Exercise requirements: Please copy out each line of the entries in which "lines" appears.

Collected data
========

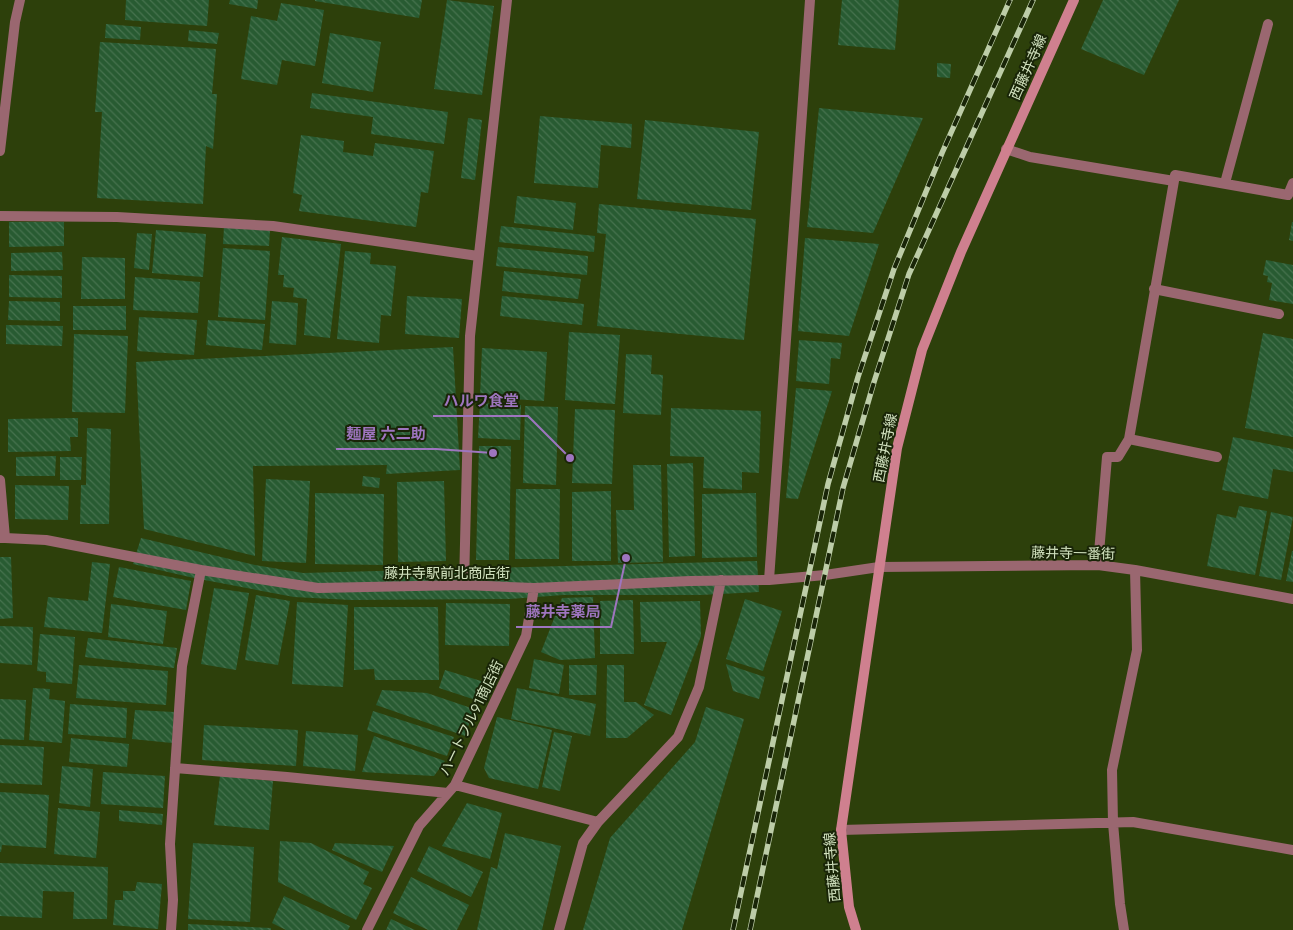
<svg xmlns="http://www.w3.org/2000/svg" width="1293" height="930" viewBox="0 0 1293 930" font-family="Jost,'Noto Sans JP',sans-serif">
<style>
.building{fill:url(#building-back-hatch)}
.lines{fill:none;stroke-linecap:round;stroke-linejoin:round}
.street{stroke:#9a6770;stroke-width:10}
.secondary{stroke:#cf808f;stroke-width:10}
.rail-casing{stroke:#bdcda8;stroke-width:5.5}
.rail{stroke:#192508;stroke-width:4;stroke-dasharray:11;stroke-linecap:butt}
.labels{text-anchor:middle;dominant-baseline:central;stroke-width:4;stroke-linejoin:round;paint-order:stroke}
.street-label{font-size:14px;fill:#d2e2bf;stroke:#192508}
.leader{fill:none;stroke:#9e75bf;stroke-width:2}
.callout-dot{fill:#9e75bf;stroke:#192508;stroke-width:2}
.callout-label{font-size:15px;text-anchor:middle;font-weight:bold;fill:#9e75bf;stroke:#192508;stroke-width:4;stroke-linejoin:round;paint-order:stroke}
</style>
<defs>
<pattern id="building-back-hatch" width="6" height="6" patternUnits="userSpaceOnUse" patternTransform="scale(1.25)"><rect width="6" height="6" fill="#285b32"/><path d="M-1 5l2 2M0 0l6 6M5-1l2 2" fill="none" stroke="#46724e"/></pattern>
</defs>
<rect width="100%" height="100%" fill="#2d400b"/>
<path class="building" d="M126 0H209L207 26 125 20Z
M230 0H258L257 9 229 4Z
M315 0H422L419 18 315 1Z
M447 0 494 6 482 95 434 89Z
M842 0H899L895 50 838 45Z
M1103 0H1179L1144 75 1081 49Z
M281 3 324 10 315 66 282 60 277 85 241 79 251 16 277 21Z
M106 24 141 27 140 40 105 38Z
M189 30 219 33 217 44 188 41Z
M330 33 381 42 373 92 322 83Z
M100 42 216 49 212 94H217L213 149 206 146 203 204 97 198 102 112H95Z
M937 63 951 64 950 78 937 77Z
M312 93 448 112 444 144 371 134 373 117 310 108Z
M819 108 923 118 873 233 807 227Z
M540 116 632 124 631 148 601 145 598 188 534 183Z
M468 118 482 120 475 180 461 178Z
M645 120 759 132 751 210 637 199Z
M301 135 344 141 343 152 373 156 375 143 434 151 428 193 421 192 416 227 299 211 302 195 293 193Z
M517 196 576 203 573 230 514 223Z
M599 204 756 219 744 340 597 326 606 234 597 233Z
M9 222H64V246L9 247Z
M1292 222H1293V241L1289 240Z
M501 226 595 236 594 252 499 242Z
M224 227 270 230 269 246 223 244Z
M156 230 206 234 203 277 152 273Z
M137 233 152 234 149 270 134 268Z
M282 237 341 244 330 338 304 335 307 299 293 297 294 288 283 287 284 275H278Z
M805 238 879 244 849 336 798 331Z
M498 247 588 256 587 275 496 266Z
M223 248 270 251 265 320 218 317Z
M345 251 371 253 370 264 396 266 391 316 381 315 379 343 337 339Z
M62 252 63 270 11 271V253Z
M82 257 125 258V299H81Z
M1266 260 1293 265V304L1269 300 1272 283 1267 282 1268 276 1263 275Z
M504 271 581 279 578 299 502 291Z
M9 275 62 276V298L9 297Z
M135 277 200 282 198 313 133 310Z
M407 296 462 299 459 338 405 334Z
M502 296 584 304 582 325 500 316Z
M9 301 60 302V321L8 320Z
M272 301 298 303 296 345 269 343Z
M73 306H126V330H73Z
M139 317 197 320 194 355 137 351Z
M208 320 265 324 262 350 206 345Z
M6 325 63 326 62 346 6 344Z
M569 332 620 335 615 404 565 400Z
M1263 333 1293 339V437L1245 428Z
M74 334 128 336 125 413 72 412Z
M799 340 842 343 840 359 831 358 829 384 796 381Z
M453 347 460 470 386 474 387 465 253 466 255 556 144 529 136 362Z
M482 348 547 352 544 401 480 397Z
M626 354 652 355 651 374 663 375 661 415 623 413Z
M796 388 832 391 798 499 786 498Z
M480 403 521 405 520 440 478 438Z
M525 406 558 407 556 485 523 483Z
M671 408 761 411 759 473 742 472V490L703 488 704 457 670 456Z
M575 409 615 410 612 484 572 483Z
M78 418V437H70L71 451 8 452V419Z
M87 428 111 429 109 524H80L81 485H86Z
M1233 437 1293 449V472L1273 469 1268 499 1222 490Z
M479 446H511L509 560H476Z
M56 456 55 476H16V457Z
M60 457H82L81 480H60Z
M693 463 695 556 669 557 667 464Z
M633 465H661L663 562 618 563 616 510H634Z
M363 476 380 478 379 488 362 486Z
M266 479 310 481 306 563 262 561Z
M444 481 446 561 398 562 397 482Z
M15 485 69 486 68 520 15 519Z
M516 489H560L559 559H515Z
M611 491V561H572V492Z
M315 493 384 494 383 565 315 564Z
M756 493 757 557 702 558V494Z
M1239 506 1267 511 1255 575 1207 566 1217 514 1236 518Z
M1271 512 1293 517 1281 580 1259 576Z
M141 538 255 565 303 573 757 561 759 592 701 595H563L510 599 351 600 294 597 194 578 133 564Z
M1292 551H1293V582L1286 581Z
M0 557H11L13 618 0 619Z
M92 562 110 564 102 633 44 627 48 597 88 601Z
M119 567 191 581 186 610 113 597Z
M214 588 249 593 236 670 201 664Z
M256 595 290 601 278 665 245 660Z
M593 597 595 658 560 660 541 652 562 598Z
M745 599 782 611 763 671 726 659Z
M633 600 634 654H600V601Z
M700 601 701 636 671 715 644 705 667 642H641L640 602Z
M297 602 348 605 343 687 292 684Z
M446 603 510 604 509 646 445 645Z
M111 604 167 611 163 644 108 637Z
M354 607H438L439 680H375L374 669 354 670Z
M0 626 33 627 32 665 0 663Z
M40 634 75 637 72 684 46 682V672L37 671Z
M88 638 177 648 174 668 85 657Z
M534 659 564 665 559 694 529 688Z
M726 664 765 677 759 699 733 691Z
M79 665 168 671 166 705 76 698Z
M569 665H597L596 695H569Z
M607 665H624V702H636L654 715 627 738H606Z
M445 670 491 684 485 703 439 688Z
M33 688 50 689 49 699 65 701 62 743 29 740Z
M517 688 596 704 590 736 511 719Z
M382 690 427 693 474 709 465 736 376 705Z
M0 699 26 700 24 740 0 739Z
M70 704 127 708 126 738 68 734Z
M706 707 744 719 682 930H583L610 838 695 742Z
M135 710 174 712 172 743 132 739Z
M373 711 454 737 447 756 367 730Z
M497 717 552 730 538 789 489 778 484 768Z
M204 725 298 730 296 766 202 760Z
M306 731 358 735 355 771 303 766Z
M554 732 572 736 560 791 542 787Z
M374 736 445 761 434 776 362 772Z
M71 738 129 744 127 767 69 762Z
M0 745 44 747 42 785 0 783Z
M62 766 93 769 90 807 59 803Z
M103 772 165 776 163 808 101 804Z
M220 776 273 781 269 830 214 825Z
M0 792 49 795 46 848 2 845 1 852H0Z
M467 803 502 813 490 859 442 846Z
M58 808 100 812 96 858 54 854Z
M119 810 163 814 162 825 119 821Z
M505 833 561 846 542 930H477L491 867 497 869Z
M280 841 311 843 369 872 363 884 372 888 356 920 278 882Z
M193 843 254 847 250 922 188 919Z
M335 843 394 846 382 872 332 850Z
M429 846 483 872 471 897 417 871Z
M0 863 108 867 107 919H73L74 892 43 891 42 918 0 916Z
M411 877 469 905 457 930H428L393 913Z
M137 882 162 884 158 929 113 925 115 900H123V891H135Z
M284 896 350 926 348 930H286L272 923Z
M391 919 415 930H386Z
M188 924 271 928V930H188Z"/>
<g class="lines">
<path class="street" d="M1006 149 1030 157 1174 181 1129 439 1118 457H1107L1098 565
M0 151 15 22 20 0
M1174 181 1175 175 1288 195 1293 183
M1225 183 1268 24
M0 216 117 217 273 226 478 256
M1154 289 1279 314
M1129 439 1217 457
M0 480 5 538
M0 538H5L46 540 201 570 318 588 464 585 534 588 690 581 769 580 825 575 879 567 1098 565 1135 570 1293 599
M769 580 810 0
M464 585 470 336 507 0
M175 768 287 777 448 793
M455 785 598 822
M841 830 1133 822 1293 850
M171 930 173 900 170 844 182 666 201 570
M367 930 419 826 455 785 526 636 534 588
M559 930 583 843 598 822 678 737 699 687 721 580
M1124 930 1120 904 1113 823 1112 770 1137 650 1135 570"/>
<path class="secondary" d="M856 930 849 907 841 830 897 448 922 350 961 252 1074 0"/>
<defs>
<path id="rail" d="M733 930 828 484 858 377 894 269 942 153 1010 0
M750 930 843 488 874 382 909 274 1033 0"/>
</defs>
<use href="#rail" class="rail-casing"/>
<use href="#rail" class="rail"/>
</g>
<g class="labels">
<g class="street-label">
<text transform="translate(1028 67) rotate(-66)">西藤井寺線</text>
<text transform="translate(885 448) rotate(-79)">西藤井寺線</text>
<text transform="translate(1073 553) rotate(1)">藤井寺一番街</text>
<text x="447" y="573">藤井寺駅前北商店街</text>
<text transform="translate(471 718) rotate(-64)">ハートフル91商店街</text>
<text transform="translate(832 867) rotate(-95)">西藤井寺線</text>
</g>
</g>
<path class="leader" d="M570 458L528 416H433M493 453L436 449H336M626 558L611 627H516"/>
<g class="callout-dot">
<circle cx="570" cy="458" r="5"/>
<circle cx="493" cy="453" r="5"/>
<circle cx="626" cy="558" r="5"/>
</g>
<g class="callout-label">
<text x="481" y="406">ハルワ食堂</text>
<text x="386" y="439">麺屋 六二助</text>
<text x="563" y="617">藤井寺薬局</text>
</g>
</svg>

========

Exercise solution:
.lines{fill:none;stroke-linecap:round;stroke-linejoin:round}
<g class="lines">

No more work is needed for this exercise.